** Opening DATA EXCERPTS block **

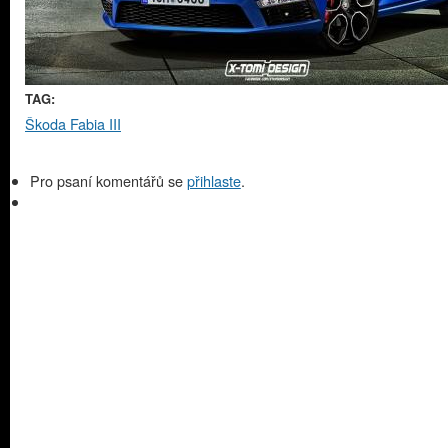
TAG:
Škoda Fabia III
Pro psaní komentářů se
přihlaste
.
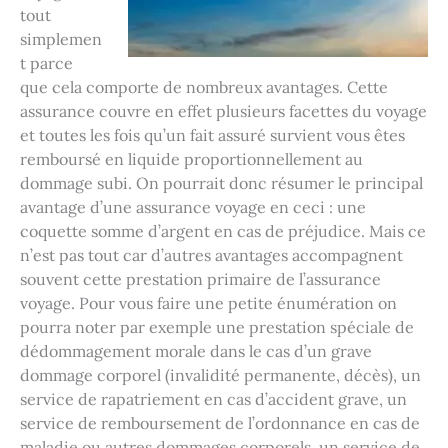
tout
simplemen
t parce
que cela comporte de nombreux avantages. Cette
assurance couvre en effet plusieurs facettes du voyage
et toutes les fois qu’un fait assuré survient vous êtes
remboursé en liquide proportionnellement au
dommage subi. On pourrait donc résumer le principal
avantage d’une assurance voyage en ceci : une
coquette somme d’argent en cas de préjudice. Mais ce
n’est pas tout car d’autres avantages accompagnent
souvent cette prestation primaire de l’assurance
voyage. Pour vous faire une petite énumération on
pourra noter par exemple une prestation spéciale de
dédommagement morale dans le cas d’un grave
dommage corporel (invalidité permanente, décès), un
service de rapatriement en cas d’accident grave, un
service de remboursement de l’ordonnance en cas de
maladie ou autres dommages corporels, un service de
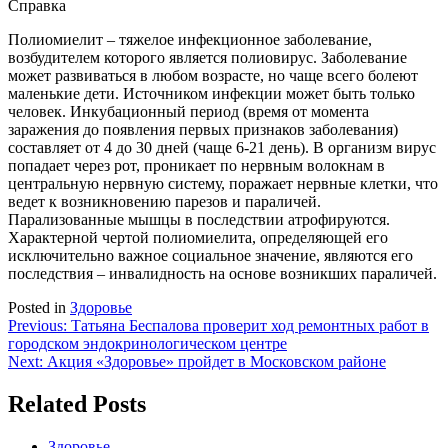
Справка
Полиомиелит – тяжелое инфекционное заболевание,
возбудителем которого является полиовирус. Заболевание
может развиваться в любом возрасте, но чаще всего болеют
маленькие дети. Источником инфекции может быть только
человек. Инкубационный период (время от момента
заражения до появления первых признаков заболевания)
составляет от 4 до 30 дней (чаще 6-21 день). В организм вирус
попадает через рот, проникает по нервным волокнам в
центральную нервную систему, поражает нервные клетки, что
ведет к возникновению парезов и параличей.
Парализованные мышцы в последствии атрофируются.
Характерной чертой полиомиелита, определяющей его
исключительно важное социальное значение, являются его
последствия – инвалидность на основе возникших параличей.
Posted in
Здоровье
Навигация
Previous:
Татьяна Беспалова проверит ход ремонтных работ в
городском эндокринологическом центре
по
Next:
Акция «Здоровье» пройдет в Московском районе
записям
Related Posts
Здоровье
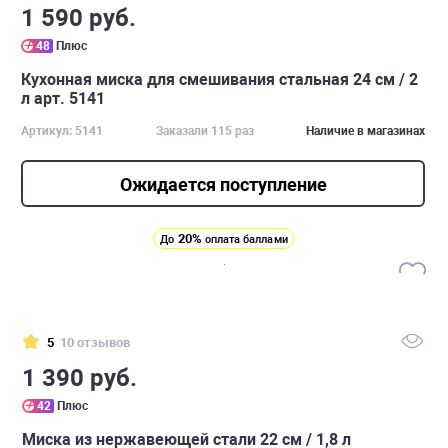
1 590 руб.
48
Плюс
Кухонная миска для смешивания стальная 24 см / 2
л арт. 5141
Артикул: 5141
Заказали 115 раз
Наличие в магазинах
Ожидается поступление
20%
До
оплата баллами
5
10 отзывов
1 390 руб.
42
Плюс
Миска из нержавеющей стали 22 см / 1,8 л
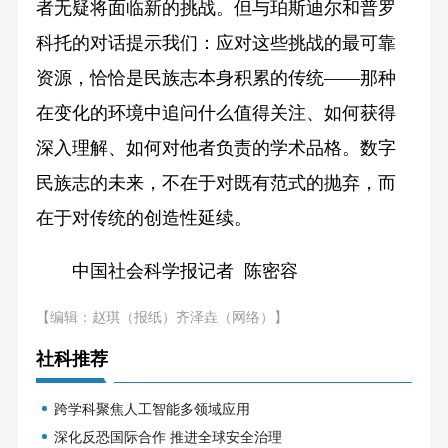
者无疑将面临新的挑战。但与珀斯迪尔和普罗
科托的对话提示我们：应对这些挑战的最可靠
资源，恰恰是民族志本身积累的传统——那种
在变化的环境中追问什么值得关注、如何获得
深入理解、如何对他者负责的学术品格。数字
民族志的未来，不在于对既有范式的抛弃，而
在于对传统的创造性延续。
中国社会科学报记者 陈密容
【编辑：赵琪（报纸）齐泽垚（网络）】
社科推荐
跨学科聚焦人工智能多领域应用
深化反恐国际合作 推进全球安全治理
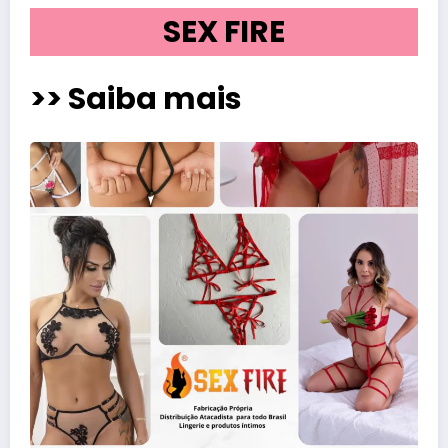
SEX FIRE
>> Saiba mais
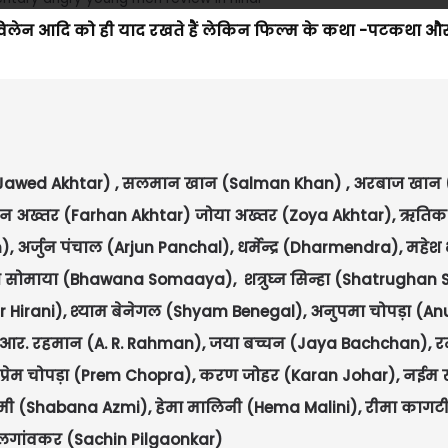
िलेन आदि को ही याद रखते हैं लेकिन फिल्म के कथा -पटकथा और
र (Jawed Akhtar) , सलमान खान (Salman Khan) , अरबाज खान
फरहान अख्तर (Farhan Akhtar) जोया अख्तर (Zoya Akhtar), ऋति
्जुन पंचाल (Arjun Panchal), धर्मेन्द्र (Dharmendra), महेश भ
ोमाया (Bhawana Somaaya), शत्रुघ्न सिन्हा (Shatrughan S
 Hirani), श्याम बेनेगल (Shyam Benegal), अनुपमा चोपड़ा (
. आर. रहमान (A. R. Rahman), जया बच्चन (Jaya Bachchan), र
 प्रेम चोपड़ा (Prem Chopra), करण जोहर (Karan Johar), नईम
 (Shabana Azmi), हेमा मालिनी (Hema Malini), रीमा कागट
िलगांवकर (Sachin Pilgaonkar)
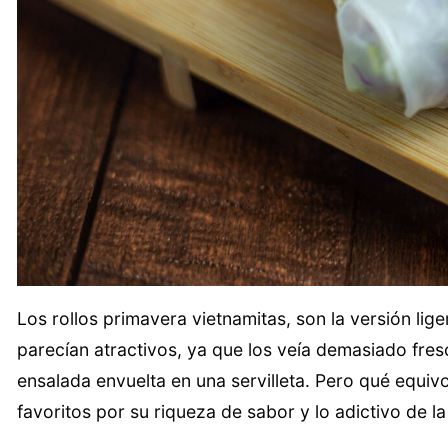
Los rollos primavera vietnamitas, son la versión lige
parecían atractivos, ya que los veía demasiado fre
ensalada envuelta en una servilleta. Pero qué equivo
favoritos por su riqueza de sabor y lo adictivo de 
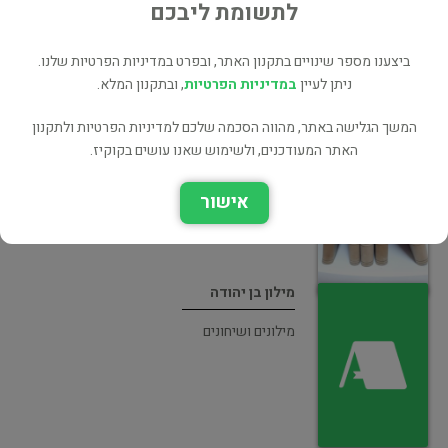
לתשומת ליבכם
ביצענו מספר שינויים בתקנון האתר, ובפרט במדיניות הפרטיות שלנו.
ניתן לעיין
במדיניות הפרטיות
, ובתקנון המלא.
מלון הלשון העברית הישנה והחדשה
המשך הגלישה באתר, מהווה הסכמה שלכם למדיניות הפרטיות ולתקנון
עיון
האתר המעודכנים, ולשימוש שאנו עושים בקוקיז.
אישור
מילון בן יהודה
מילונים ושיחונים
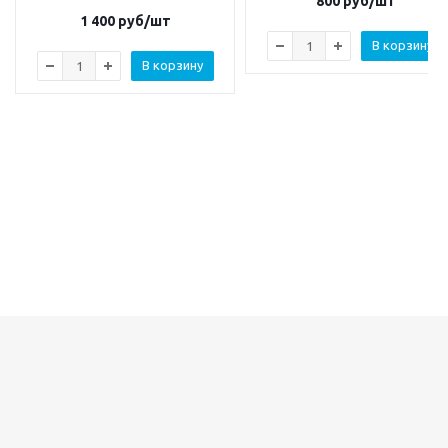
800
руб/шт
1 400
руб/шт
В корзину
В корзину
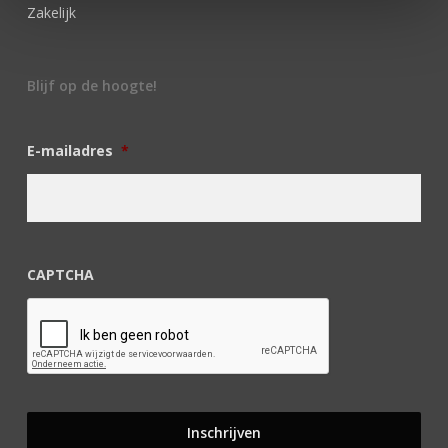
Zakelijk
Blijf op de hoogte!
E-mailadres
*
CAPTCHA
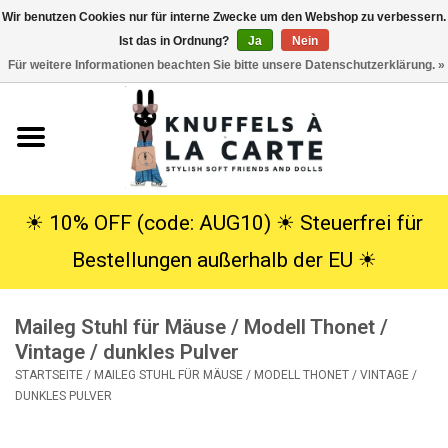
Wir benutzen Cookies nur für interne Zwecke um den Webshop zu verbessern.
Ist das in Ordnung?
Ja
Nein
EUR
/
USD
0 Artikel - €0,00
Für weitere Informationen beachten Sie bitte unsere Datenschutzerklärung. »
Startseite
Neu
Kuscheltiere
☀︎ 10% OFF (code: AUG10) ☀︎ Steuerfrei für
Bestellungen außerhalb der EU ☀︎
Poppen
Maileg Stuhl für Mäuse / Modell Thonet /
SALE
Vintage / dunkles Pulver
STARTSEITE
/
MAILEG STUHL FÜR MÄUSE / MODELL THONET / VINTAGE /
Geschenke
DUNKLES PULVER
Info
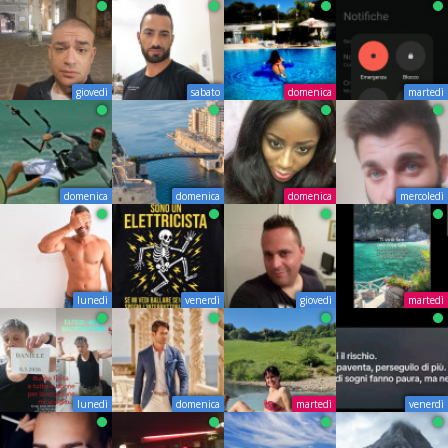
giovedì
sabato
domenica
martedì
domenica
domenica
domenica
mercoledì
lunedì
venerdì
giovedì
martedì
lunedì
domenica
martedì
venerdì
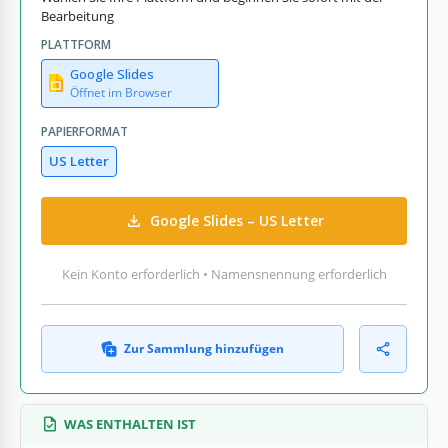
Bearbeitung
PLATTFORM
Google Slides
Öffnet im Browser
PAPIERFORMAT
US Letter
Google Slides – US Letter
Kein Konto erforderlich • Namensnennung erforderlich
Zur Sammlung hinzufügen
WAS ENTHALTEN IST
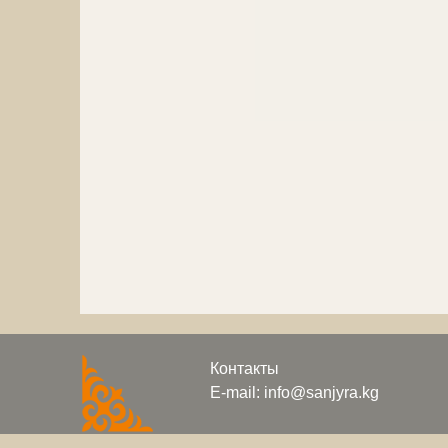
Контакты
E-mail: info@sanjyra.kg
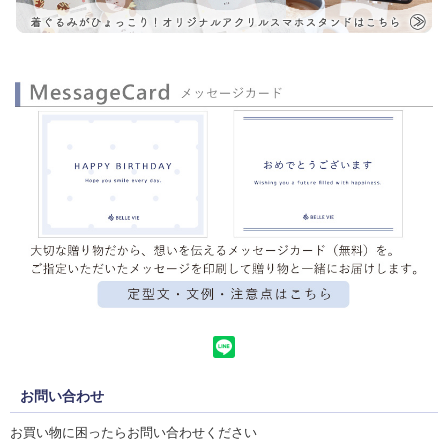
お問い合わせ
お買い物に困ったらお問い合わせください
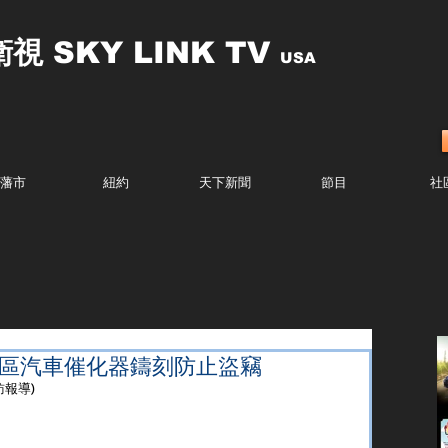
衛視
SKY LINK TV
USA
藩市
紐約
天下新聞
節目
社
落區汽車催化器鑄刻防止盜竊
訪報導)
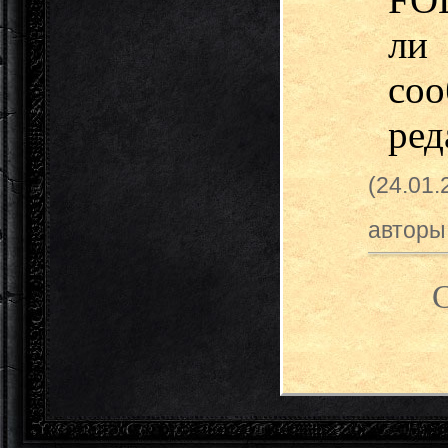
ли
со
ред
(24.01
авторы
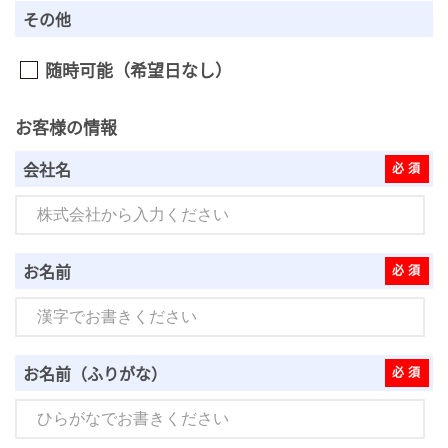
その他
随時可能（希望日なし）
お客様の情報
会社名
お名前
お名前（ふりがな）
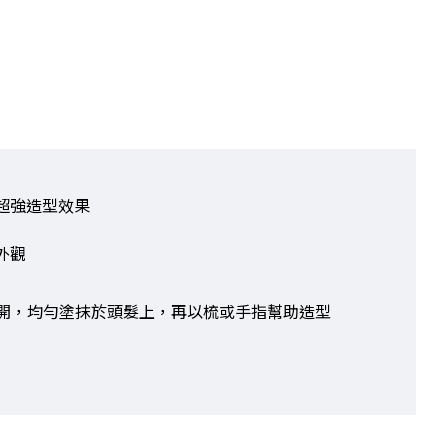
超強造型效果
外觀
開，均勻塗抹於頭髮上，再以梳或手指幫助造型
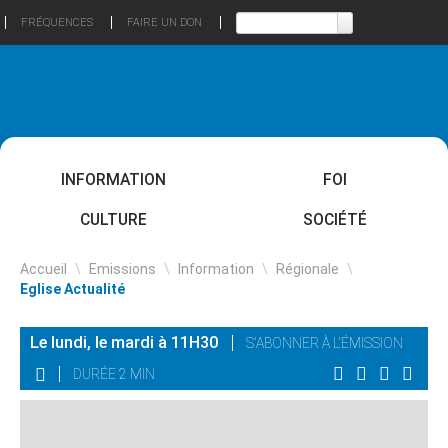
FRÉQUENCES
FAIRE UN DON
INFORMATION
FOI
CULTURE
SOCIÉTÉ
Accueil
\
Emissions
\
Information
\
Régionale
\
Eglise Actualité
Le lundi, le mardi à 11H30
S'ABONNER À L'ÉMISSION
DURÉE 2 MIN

** Closing DATA EXCERPTS block **

Which of the lines above carry the string "הפרטיות"? Copy every one.

ביצענו מספר שינויים בתקנון האתר, ובפרט במדיניות הפרטיות שלנו.
במדיניות הפרטיות
המשך הגלישה באתר, מהווה הסכמה שלכם למדיניות הפרטיות ולתקנון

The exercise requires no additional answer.